Everything worked out fine in his previous life. He walked out to the lake with K and the family and they threw stones. They drank beer and they shot guns in the woods. They chopped wood and fried fish late into the nights and slept until noon. K would speak for hours about land, about how to build a home and stay warm, about working hard and getting a man’s roots planted. He knew these things because he had done it himself, was living in the very home he built, had lived on his land for 19 years.“These hills,” he told me, “are my last but they are mine. They will be were I am buried.”

Yet I read about the “delusions” that Schreber had and that are apparently characteristic of schizophrenia and it is clear to me that these so-called mental illnesses are products of the human spirit’s resistance against high-modernist schema—we lose the exploration, we lose our freedom, we lose the thrill of escape and wander, we lose our experience of the lake, the stars, the sky, the snow, the great mystery of our ascending and descending the mountains, of our deep and ecstatic love of others, of the real risk of our death or what we might better describe as our becoming one with a great and vast and eternal nature, a great and final release that may well be just the beginning.

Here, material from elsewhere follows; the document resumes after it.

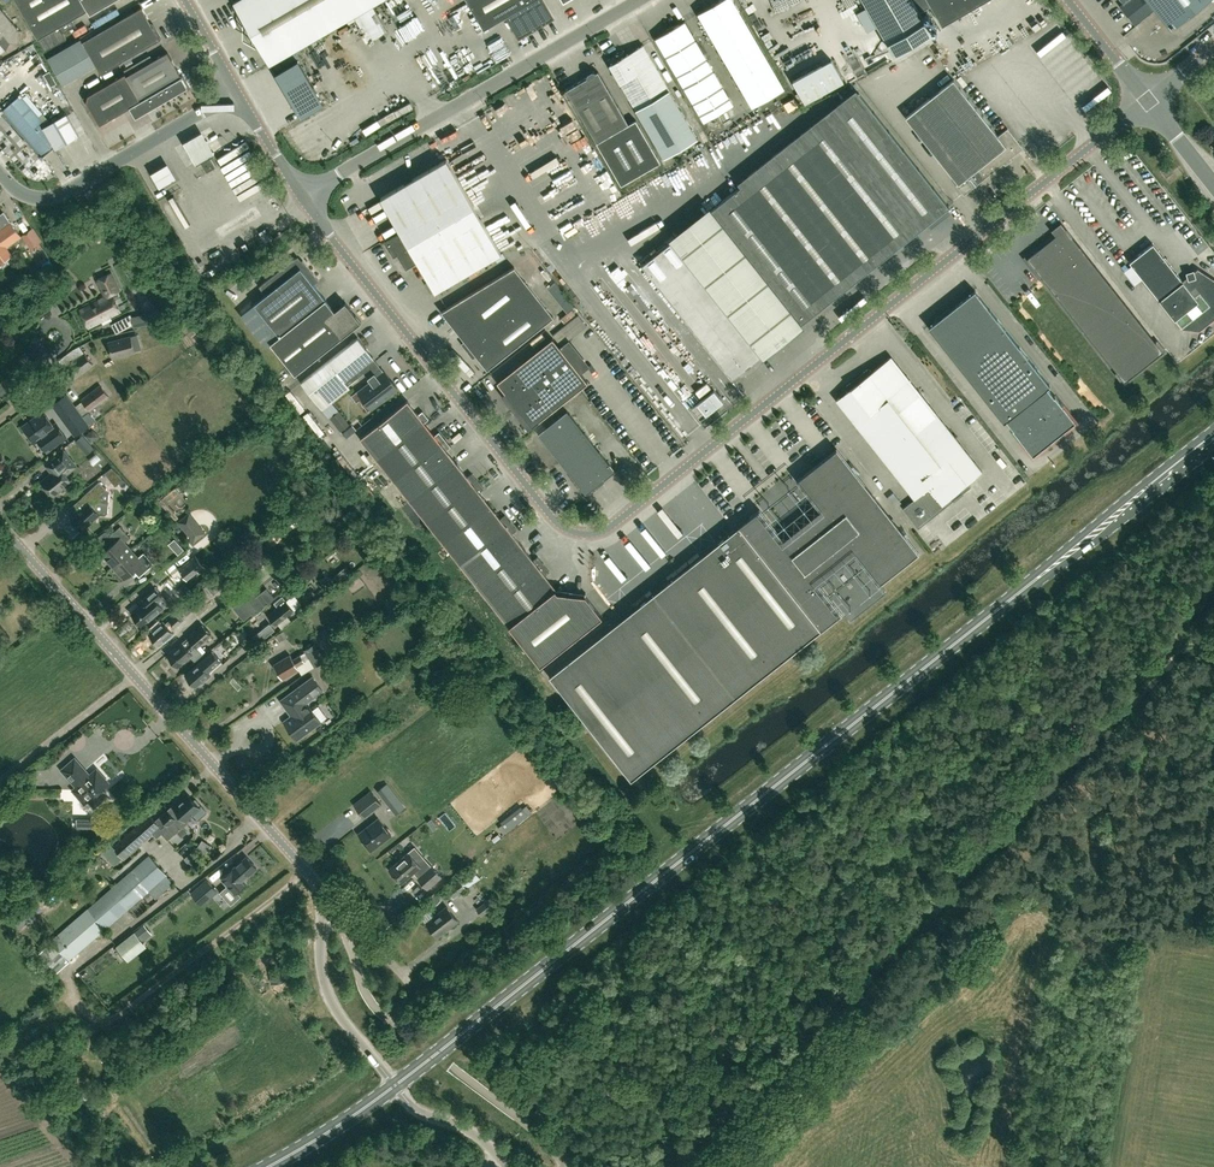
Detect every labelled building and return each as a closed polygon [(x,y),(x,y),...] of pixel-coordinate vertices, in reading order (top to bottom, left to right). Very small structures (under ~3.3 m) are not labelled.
[(38,38),(45,51),(66,39),(63,32),(75,25),(72,19),(87,10),(82,0),(16,0),(38,38)] [(87,10),(90,14),(114,0),(82,0),(87,10)] [(379,0),(236,0),(234,1),(270,64),(379,0)] [(484,29),(507,16),(519,37),(553,17),(544,0),(467,0),(484,29)] [(734,0),(719,0),(698,12),(753,106),(785,87),(734,0)] [(867,6),(857,13),(868,31),(878,25),(895,54),(933,32),(920,9),(926,5),(930,3),(929,0),(864,0),(867,6)] [(930,3),(943,25),(986,0),(929,0),(930,3)] [(1207,0),(1122,0),(1124,3),(1121,6),(1134,23),(1155,8),(1171,28),(1207,0)] [(102,72),(160,38),(142,6),(83,40),(102,72)] [(1,7),(0,7),(0,43),(6,50),(10,42),(19,42),(20,29),(1,7)] [(705,121),(734,104),(685,20),(656,37),(705,121)] [(636,109),(670,89),(644,44),(627,54),(624,50),(608,60),(636,109)] [(136,92),(140,100),(141,100),(130,106),(136,116),(188,86),(168,51),(159,56),(126,75),(136,92)] [(805,104),(844,83),(831,59),(793,80),(805,104)] [(298,60),(275,73),(301,117),(324,104),(298,60)] [(51,86),(57,82),(50,70),(44,73),(51,86)] [(596,72),(596,71),(592,70),(588,72),(587,76),(588,77),(566,89),(622,184),(661,161),(636,119),(629,123),(598,70),(596,72)] [(113,116),(130,106),(141,100),(140,100),(136,92),(126,75),(125,72),(88,94),(86,101),(100,124),(113,116)] [(326,83),(331,92),(344,85),(339,76),(326,83)] [(998,135),(954,78),(905,116),(959,183),(957,184),(964,194),(1023,147),(1008,127),(998,135)] [(670,89),(636,109),(665,157),(698,138),(670,89)] [(739,181),(832,299),(949,206),(856,89),(739,181)] [(48,123),(21,92),(1,110),(42,157),(55,146),(56,148),(79,134),(67,112),(48,123)] [(718,118),(724,128),(737,120),(731,110),(718,118)] [(740,127),(751,147),(762,140),(752,121),(740,127)] [(183,144),(195,165),(214,153),(202,132),(183,144)] [(298,140),(300,146),(317,137),(314,132),(298,140)] [(207,171),(216,166),(210,155),(201,160),(207,171)] [(158,181),(175,171),(167,156),(150,165),(158,181)] [(406,269),(418,262),(435,291),(501,252),(446,159),(381,197),(401,231),(384,241),(393,257),(397,255),(406,269)] [(1166,175),(1173,170),(1168,164),(1162,169),(1166,175)] [(732,377),(832,299),(739,181),(738,182),(740,186),(642,263),(732,377)] [(580,205),(593,200),(590,193),(560,205),(563,212),(581,206),(580,205)] [(11,254),(6,246),(21,236),(4,211),(0,214),(0,262),(11,254)] [(1124,381),(1163,351),(1061,222),(1051,230),(1055,236),(1032,254),(1031,264),(1124,381)] [(33,228),(23,235),(30,247),(41,240),(33,228)] [(1174,319),(1175,318),(1182,328),(1199,330),(1213,318),(1213,280),(1197,269),(1183,281),(1153,243),(1129,261),(1132,265),(1124,271),(1135,285),(1142,278),(1174,319)] [(299,262),(295,257),(259,285),(266,294),(255,303),(280,335),(271,342),(295,373),(361,321),(345,301),(335,310),(314,283),(319,279),(303,259),(299,262)] [(467,351),(537,295),(514,267),(442,311),(465,341),(461,344),(467,351)] [(114,297),(120,294),(118,291),(120,290),(111,272),(97,279),(106,296),(99,299),(99,300),(80,309),(89,327),(121,311),(114,297)] [(1054,395),(1047,387),(1049,385),(974,289),(929,325),(1004,421),(1006,419),(1013,427),(1012,428),(1032,454),(1075,420),(1054,394),(1054,395)] [(537,295),(467,351),(473,359),(477,356),(487,369),(554,317),(537,295)] [(133,316),(132,316),(133,323),(134,327),(156,322),(153,311),(133,316)] [(176,330),(182,328),(179,320),(173,322),(176,330)] [(113,356),(142,349),(138,334),(109,342),(113,356)] [(310,374),(302,381),(324,409),(330,417),(339,410),(332,402),(350,388),(348,385),(344,381),(374,357),(358,336),(328,360),(310,374)] [(532,429),(552,413),(550,411),(588,381),(553,337),(497,381),(532,425),(531,426),(532,429)] [(73,378),(93,363),(85,352),(65,367),(73,378)] [(982,471),(891,356),(872,371),(869,368),(845,386),(848,390),(836,399),(915,498),(902,508),(918,528),(954,500),(956,502),(959,502),(964,499),(964,496),(962,493),(971,486),(968,482),(982,471)] [(385,372),(383,369),(380,368),(368,377),(371,381),(352,395),(357,402),(359,400),(368,411),(372,408),(383,399),(384,400),(399,388),(386,371),(385,372)] [(89,411),(109,396),(100,384),(80,399),(89,411)] [(66,395),(53,404),(69,425),(75,434),(88,425),(88,424),(82,416),(75,406),(66,395)] [(424,422),(425,422),(429,419),(423,411),(418,414),(408,400),(360,438),(377,459),(424,422)] [(591,422),(602,414),(595,405),(584,413),(591,422)] [(586,493),(615,470),(567,409),(538,432),(586,493)] [(330,417),(341,431),(350,424),(339,410),(330,417)] [(35,441),(42,436),(50,448),(66,436),(58,424),(55,426),(44,411),(23,426),(35,441)] [(435,435),(425,422),(424,422),(377,459),(393,480),(445,439),(439,431),(435,435)] [(68,426),(64,429),(70,437),(74,434),(68,426)] [(82,434),(75,441),(86,454),(94,447),(82,434)] [(410,501),(457,463),(447,450),(451,446),(445,439),(393,480),(410,501)] [(699,557),(781,661),(842,613),(818,583),(855,554),(879,584),(919,552),(837,448),(797,480),(820,510),(783,539),(760,509),(699,557)] [(52,494),(69,480),(64,473),(74,465),(64,453),(48,466),(54,473),(43,483),(52,494)] [(426,521),(478,480),(472,473),(468,476),(457,463),(410,501),(426,521)] [(115,485),(123,479),(112,467),(105,472),(115,485)] [(443,542),(490,505),(480,491),(484,488),(478,480),(426,521),(443,542)] [(109,511),(109,503),(106,499),(101,499),(102,491),(106,488),(100,481),(83,496),(89,502),(82,508),(79,508),(77,509),(77,512),(72,517),(82,529),(93,520),(97,520),(97,516),(99,514),(105,514),(109,511)] [(459,563),(511,522),(505,514),(501,518),(490,505),(443,542),(459,563)] [(535,509),(516,521),(520,528),(539,515),(535,509)] [(476,584),(523,546),(512,533),(517,529),(511,522),(459,563),(476,584)] [(114,565),(132,549),(125,541),(131,536),(121,525),(110,534),(116,541),(103,552),(114,565)] [(206,532),(200,525),(188,535),(194,541),(206,532)] [(492,604),(544,563),(538,556),(533,559),(523,546),(476,584),(492,604)] [(132,549),(114,565),(125,577),(138,566),(144,572),(154,563),(144,551),(139,556),(132,549)] [(199,573),(205,567),(195,555),(178,569),(187,580),(198,571),(199,573)] [(631,779),(781,661),(699,557),(549,675),(631,779)] [(509,625),(555,589),(556,588),(545,574),(550,571),(544,563),(492,604),(509,625)] [(346,567),(340,571),(345,577),(350,572),(346,567)] [(208,598),(220,589),(213,579),(201,588),(208,598)] [(867,583),(848,593),(852,600),(871,591),(867,583)] [(136,618),(136,620),(138,623),(141,623),(142,624),(148,619),(149,620),(165,606),(163,604),(168,600),(156,586),(144,597),(146,601),(132,613),(136,618)] [(251,589),(239,599),(240,600),(251,614),(252,616),(253,616),(265,606),(264,606),(275,598),(267,588),(257,596),(251,589)] [(555,589),(509,625),(540,665),(603,616),(586,595),(557,591),(555,589)] [(276,624),(294,609),(283,595),(274,602),(278,606),(269,614),(276,624)] [(159,644),(165,638),(166,640),(175,633),(172,630),(185,619),(179,612),(166,623),(164,620),(150,633),(154,638),(153,639),(157,643),(158,642),(159,644)] [(254,635),(259,641),(275,629),(270,623),(254,635)] [(203,653),(197,646),(212,634),(203,624),(169,655),(173,659),(171,661),(175,665),(177,664),(178,665),(184,660),(185,661),(191,656),(195,660),(203,653)] [(313,667),(325,660),(315,643),(303,650),(313,667)] [(194,684),(196,685),(202,680),(203,681),(211,674),(208,670),(218,661),(221,659),(213,651),(200,662),(186,674),(190,679),(189,681),(192,684),(194,684)] [(293,659),(290,654),(274,664),(282,678),(299,669),(297,666),(304,661),(301,655),(293,659)] [(298,739),(322,721),(308,702),(324,690),(313,676),(281,699),(292,715),(284,720),(298,739)] [(85,803),(89,799),(94,806),(107,794),(102,788),(108,782),(97,769),(90,775),(75,759),(62,769),(77,786),(73,790),(85,803)] [(405,806),(386,783),(377,790),(391,809),(395,814),(405,806)] [(364,818),(382,804),(371,789),(353,804),(364,818)] [(113,846),(123,857),(124,858),(153,833),(157,837),(162,833),(167,839),(169,837),(175,832),(176,833),(177,832),(184,826),(188,822),(186,819),(193,814),(197,819),(205,812),(201,807),(200,808),(197,805),(200,803),(195,798),(193,800),(189,795),(175,807),(174,805),(159,819),(155,822),(149,814),(113,846)] [(372,849),(391,835),(377,816),(369,822),(371,824),(359,833),(372,849)] [(402,882),(414,872),(417,875),(431,863),(427,860),(421,865),(409,851),(390,868),(402,882)] [(149,854),(51,939),(52,940),(69,959),(143,894),(148,890),(151,893),(156,899),(173,883),(166,875),(166,874),(149,854)] [(248,856),(223,878),(228,884),(220,891),(231,903),(240,895),(237,891),(247,883),(244,879),(257,867),(248,856)] [(428,888),(442,876),(431,863),(417,875),(428,888)] [(202,905),(218,891),(207,879),(192,893),(202,905)] [(459,879),(447,889),(454,898),(467,888),(459,879)] [(435,905),(441,900),(435,892),(427,899),(431,905),(433,903),(435,905)] [(482,914),(494,905),(489,898),(477,908),(482,914)] [(458,919),(447,905),(434,915),(430,910),(422,916),(437,936),(458,919)] [(146,945),(135,931),(117,945),(128,960),(146,945)] [(100,944),(87,954),(91,959),(104,950),(100,944)]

Indeed, our primitive past was a utopia, plain and simple, but what cruelty have been these modern times: for not only do these times seek to annihilate a past which was man’s great freedom and paradise, but it has attempted to cauterize man’s very spiritual tie to this past in such a way that a man must have a complete rebirth to enter into, once again, such a mystic, such a limitless, such a free world.

No-nonsense, back in the woods, in Alaska, meant none of the bullshit of the city and any of its mental illness. Yet everything we do here outside of your matrix, our values, our lives, our pursuits, our desire for privacy and seclusion, our desire to be left alone from the machine that eats both the wilderness and the free spirit of man—everything we do away from you people and your nightmare of a civilization has no value because it has no place in your scheme of legibility, coersion, and control, because it is a sphere of freedom that will never willingly be relinquished, because men of death and darkness burn in the presence of light, burn in the energy of free men, are deafened by the laughter of wind.